FOOTNOTES:

[1] This and several of the following sections are consistent with the “Star Book on Baptist Church Polity,“ on the same topics.

[2] In some States the laws do not recognize the church, that being a spiritual body, but incorporate a society, as it is called, consisting of all persons of full age who attend and support the worship. This society has charge of the financial affairs of the church, holds and keeps in repair its property, and conducts its secular concerns. It elects a specified number of trustees, as provided for by law, who are the legal representatives of the corporation. The members of the society, and the trustees elected, may or may not be members of the church. This whole society arrangement is a relic of the old New England parish system of the standing order, and is inconsistent with the freedom of church action, and antagonistic to Baptist Church independence. It is anti-Baptistic and anti-Scriptural. A church should be allowed to manage its own affairs, both temporal and spiritual: and should be protected by law in doing so. The society system has been abrogated in most of the States.


CHAPTER III

church ordinances

Christian ordinances, in the largest sense, are any institutions, or regulations of Divine appointment, established as means of grace for the good of men, or as acts of worship for the honor of God. In that sense, not only are baptism and the Lord’s Supper ordinances, but preaching, prayer, hearing the Word, fasting, and thanksgiving are also ordinances, since all are of Divine appointment. But, in a narrower sense, it is common to say that baptism and the Lord’s Supper are the only ordinances appointed by Christ to be observed by His churches. These are the only emblematic and commemorative rites enjoined upon His disciples, by which they are to be distinguished, and He is to be honored. They are the two symbols and witnesses of the New Covenant, the two monuments of the New Dispensation.
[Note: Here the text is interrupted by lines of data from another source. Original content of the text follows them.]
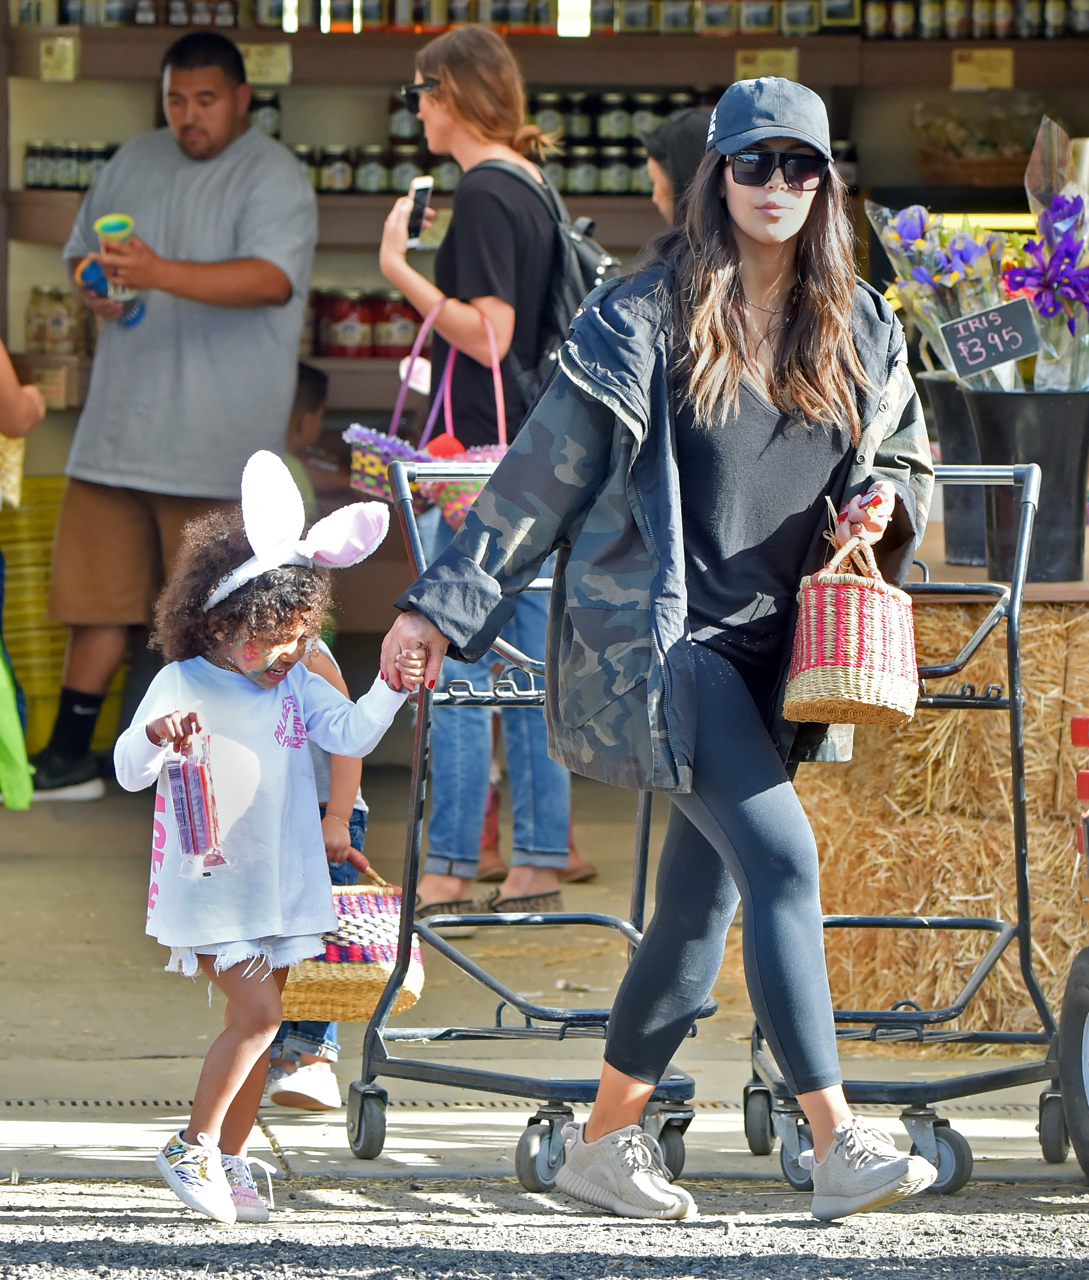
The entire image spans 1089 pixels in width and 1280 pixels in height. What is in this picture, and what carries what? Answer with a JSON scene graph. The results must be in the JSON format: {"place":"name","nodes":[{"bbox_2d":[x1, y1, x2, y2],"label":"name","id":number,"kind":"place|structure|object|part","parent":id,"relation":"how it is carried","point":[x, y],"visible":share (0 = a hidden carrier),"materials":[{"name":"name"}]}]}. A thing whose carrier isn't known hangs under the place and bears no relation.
{"place":"outdoors","nodes":[
{"label":"outdoors","id":0,"kind":"place"},
{"bbox_2d":[0,770,1085,1197],"label":"pavement","id":1,"kind":"structure","parent":0,"point":[23,870],"materials":[{"name":"grey concrete"}]},
{"bbox_2d":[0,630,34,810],"label":"green bag","id":2,"kind":"object","parent":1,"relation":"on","point":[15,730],"visible":0.99,"materials":[{"name":"green"}]},
{"bbox_2d":[0,329,47,812],"label":"person","id":3,"kind":"object","parent":1,"relation":"on","point":[7,364],"visible":0.99},
{"bbox_2d":[0,476,125,759],"label":"basket stack","id":4,"kind":"object","parent":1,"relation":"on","point":[12,603],"visible":0.48,"materials":[{"name":"yellow plastic"}]},
{"bbox_2d":[25,29,318,803],"label":"man","id":5,"kind":"object","parent":1,"relation":"on","point":[273,271],"visible":0.97},
{"bbox_2d":[80,213,145,326],"label":"cup","id":6,"kind":"object","parent":5,"relation":"in","point":[108,223],"visible":0.76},
{"bbox_2d":[263,634,367,1108],"label":"child","id":7,"kind":"object","parent":1,"relation":"on","point":[358,805],"visible":0.15},
{"bbox_2d":[278,868,425,1021],"label":"woven basket","id":8,"kind":"object","parent":7,"relation":"in","point":[380,960],"visible":0.62,"materials":[{"name":"wicker"}]},
{"bbox_2d":[285,361,345,516],"label":"child","id":9,"kind":"object","parent":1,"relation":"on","point":[301,429],"visible":0.28},
{"bbox_2d":[372,11,582,920],"label":"woman","id":10,"kind":"object","parent":1,"relation":"on","point":[468,279],"visible":0.75},
{"bbox_2d":[406,175,433,244],"label":"smartphone","id":11,"kind":"object","parent":10,"relation":"in","point":[420,201],"visible":0.82,"materials":[{"name":"black"}]},
{"bbox_2d":[347,294,513,528],"label":"basket","id":12,"kind":"object","parent":10,"relation":"hanging from","point":[369,490],"visible":0.49,"materials":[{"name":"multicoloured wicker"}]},
{"bbox_2d":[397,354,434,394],"label":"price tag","id":13,"kind":"object","parent":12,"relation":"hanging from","point":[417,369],"visible":0.61,"materials":[{"name":"white paper"}]},
{"bbox_2d":[486,151,624,378],"label":"backpack","id":14,"kind":"object","parent":10,"relation":"on","point":[589,271],"visible":0.25,"materials":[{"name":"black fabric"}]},
{"bbox_2d":[349,453,700,1190],"label":"shopping cart","id":15,"kind":"object","parent":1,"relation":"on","point":[420,772],"visible":0.74,"materials":[{"name":"metal"}]},
{"bbox_2d":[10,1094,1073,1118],"label":"drain grate","id":16,"kind":"object","parent":1,"relation":"in","point":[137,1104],"visible":0.54,"materials":[{"name":"metal"}]},
{"bbox_2d":[644,105,714,224],"label":"person","id":17,"kind":"object","parent":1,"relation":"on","point":[672,136],"visible":0.18},
{"bbox_2d":[745,458,1073,1197],"label":"shopping cart","id":18,"kind":"object","parent":1,"relation":"on","point":[1042,1098],"visible":0.68,"materials":[{"name":"metal"}]},
{"bbox_2d":[795,583,1088,1047],"label":"hay bale","id":19,"kind":"object","parent":1,"relation":"on","point":[1028,735],"visible":0.67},
{"bbox_2d":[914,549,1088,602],"label":"wooden table","id":20,"kind":"object","parent":19,"relation":"on","point":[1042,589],"visible":0.39,"materials":[{"name":"brown wood"}]},
{"bbox_2d":[923,372,988,569],"label":"black bucket","id":21,"kind":"object","parent":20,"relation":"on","point":[943,400],"visible":0.6,"materials":[{"name":"black plastic"}]},
{"bbox_2d":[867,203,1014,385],"label":"flower bouquet","id":22,"kind":"object","parent":21,"relation":"in","point":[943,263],"visible":0.68,"materials":[{"name":"plant"}]},
{"bbox_2d":[965,386,1088,589],"label":"black bucket","id":23,"kind":"object","parent":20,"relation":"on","point":[994,440],"visible":0.84,"materials":[{"name":"black plastic"}]},
{"bbox_2d":[942,296,1040,378],"label":"price sign","id":24,"kind":"object","parent":23,"relation":"in","point":[1000,355],"visible":0.98,"materials":[{"name":"black"}]},
{"bbox_2d":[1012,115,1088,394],"label":"flower bouquet","id":25,"kind":"object","parent":23,"relation":"in","point":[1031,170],"visible":0.73,"materials":[{"name":"plant"}]},
{"bbox_2d":[0,1174,1088,1279],"label":"gravel road","id":26,"kind":"structure","parent":0,"point":[72,1244],"materials":[{"name":"grey gravel"}]},
{"bbox_2d":[117,448,420,1221],"label":"child","id":27,"kind":"object","parent":26,"relation":"on","point":[247,1064],"visible":0.97},
{"bbox_2d":[166,721,228,874],"label":"pack","id":28,"kind":"object","parent":27,"relation":"in","point":[193,839],"visible":0.98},
{"bbox_2d":[369,74,948,1234],"label":"woman","id":29,"kind":"object","parent":26,"relation":"on","point":[768,969],"visible":0.97},
{"bbox_2d":[783,530,920,728],"label":"woven basket","id":30,"kind":"object","parent":29,"relation":"in","point":[867,614],"visible":0.96,"materials":[{"name":"wicker"}]},
{"bbox_2d":[1056,719,1088,1183],"label":"cart","id":31,"kind":"object","parent":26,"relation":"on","point":[1082,969],"visible":0.99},
{"label":"wheel","id":32,"kind":"part","parent":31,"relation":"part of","materials":[{"name":"black rubber"}]},
{"bbox_2d":[0,0,1088,645],"label":"back wall","id":33,"kind":"structure","parent":0,"point":[295,82],"materials":[{"name":"brown"}]},
{"bbox_2d":[25,284,87,354],"label":"jar row","id":34,"kind":"object","parent":33,"relation":"in","point":[35,293],"visible":0.68,"materials":[{"name":"clear glass"}]},
{"bbox_2d":[38,33,79,81],"label":"price tag","id":35,"kind":"object","parent":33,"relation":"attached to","point":[57,49],"visible":0.97,"materials":[{"name":"yellow paper"}]},
{"bbox_2d":[21,139,121,190],"label":"jar row","id":36,"kind":"object","parent":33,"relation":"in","point":[35,150],"visible":0.52,"materials":[{"name":"glass"}]},
{"bbox_2d":[23,0,274,26],"label":"row","id":37,"kind":"object","parent":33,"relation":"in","point":[176,21],"visible":0.84,"materials":[{"name":"glass"}]},
{"bbox_2d":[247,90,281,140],"label":"jar","id":38,"kind":"object","parent":33,"relation":"in","point":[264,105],"visible":0.3,"materials":[{"name":"glass"}]},
{"bbox_2d":[238,40,291,85],"label":"price sign","id":39,"kind":"object","parent":33,"relation":"attached to","point":[256,57],"visible":0.75,"materials":[{"name":"yellow paper"}]},
{"bbox_2d":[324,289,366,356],"label":"jar","id":40,"kind":"object","parent":33,"relation":"in","point":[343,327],"visible":0.94,"materials":[{"name":"red glass"}]},
{"bbox_2d":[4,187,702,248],"label":"shelf","id":41,"kind":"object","parent":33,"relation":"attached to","point":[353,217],"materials":[{"name":"brown wood"}]},
{"bbox_2d":[308,287,429,358],"label":"jar row","id":42,"kind":"object","parent":33,"relation":"in","point":[406,308],"visible":0.48,"materials":[{"name":"red glass"}]},
{"bbox_2d":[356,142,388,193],"label":"jar","id":43,"kind":"object","parent":33,"relation":"in","point":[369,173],"visible":0.8,"materials":[{"name":"glass"}]},
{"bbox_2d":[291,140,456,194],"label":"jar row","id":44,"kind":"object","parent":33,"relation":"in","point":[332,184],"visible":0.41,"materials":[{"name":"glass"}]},
{"bbox_2d":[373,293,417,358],"label":"jar","id":45,"kind":"object","parent":33,"relation":"in","point":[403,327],"visible":0.71,"materials":[{"name":"red glass"}]},
{"bbox_2d":[279,85,725,196],"label":"jar row","id":46,"kind":"object","parent":33,"relation":"in","point":[394,105],"visible":0.43,"materials":[{"name":"glass"}]},
{"bbox_2d":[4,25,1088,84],"label":"shelf","id":47,"kind":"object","parent":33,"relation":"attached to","point":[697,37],"visible":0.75,"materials":[{"name":"brown wood"}]},
{"bbox_2d":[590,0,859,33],"label":"jar row","id":48,"kind":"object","parent":47,"relation":"on","point":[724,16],"visible":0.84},
{"bbox_2d":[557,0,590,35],"label":"light","id":49,"kind":"object","parent":33,"relation":"attached to","point":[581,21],"visible":0.85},
{"bbox_2d":[734,47,799,81],"label":"price sign","id":50,"kind":"object","parent":33,"relation":"attached to","point":[785,57],"visible":0.65,"materials":[{"name":"yellow paper"}]},
{"bbox_2d":[910,105,1039,187],"label":"basket","id":51,"kind":"object","parent":33,"relation":"in","point":[1000,173],"visible":0.72,"materials":[{"name":"brown wicker"}]},
{"bbox_2d":[863,0,1088,39],"label":"row","id":52,"kind":"object","parent":33,"relation":"in","point":[949,15],"visible":0.89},
{"bbox_2d":[951,47,1014,90],"label":"price sign","id":53,"kind":"object","parent":33,"relation":"attached to","point":[957,66],"visible":0.96,"materials":[{"name":"yellow paper"}]}
]}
Baptism is the immersion, or dipping, of a candidate in water, on a profession of his faith in Christ and on evidence of regeneration; the baptism to be ministered in, or into, the name of the Father, the Son, and Holy Spirit. It represents the burial and resurrection of Christ, and in a figure declares the candidate’s death to sin and the world, and his rising to a new life. It also proclaims the washing of regeneration, and professes the candidate’s hope of a resurrection from the dead, through Him into the likeness of whose death he is buried in baptism.

The Lord’s Supper is a provision of bread and wine, used to represent the body and the blood of Christ, partaken of by members of the church assembled for that purpose; in which service they commemorate the love of Christ exhibited in His death for them, and profess their faith and participation in the merits of His sacrifice, as the only ground of their hope of eternal life.

Note 1.—No person can rightfully or properly become a church-member except he be first baptized, as the distinguishing mark and profession of his discipleship.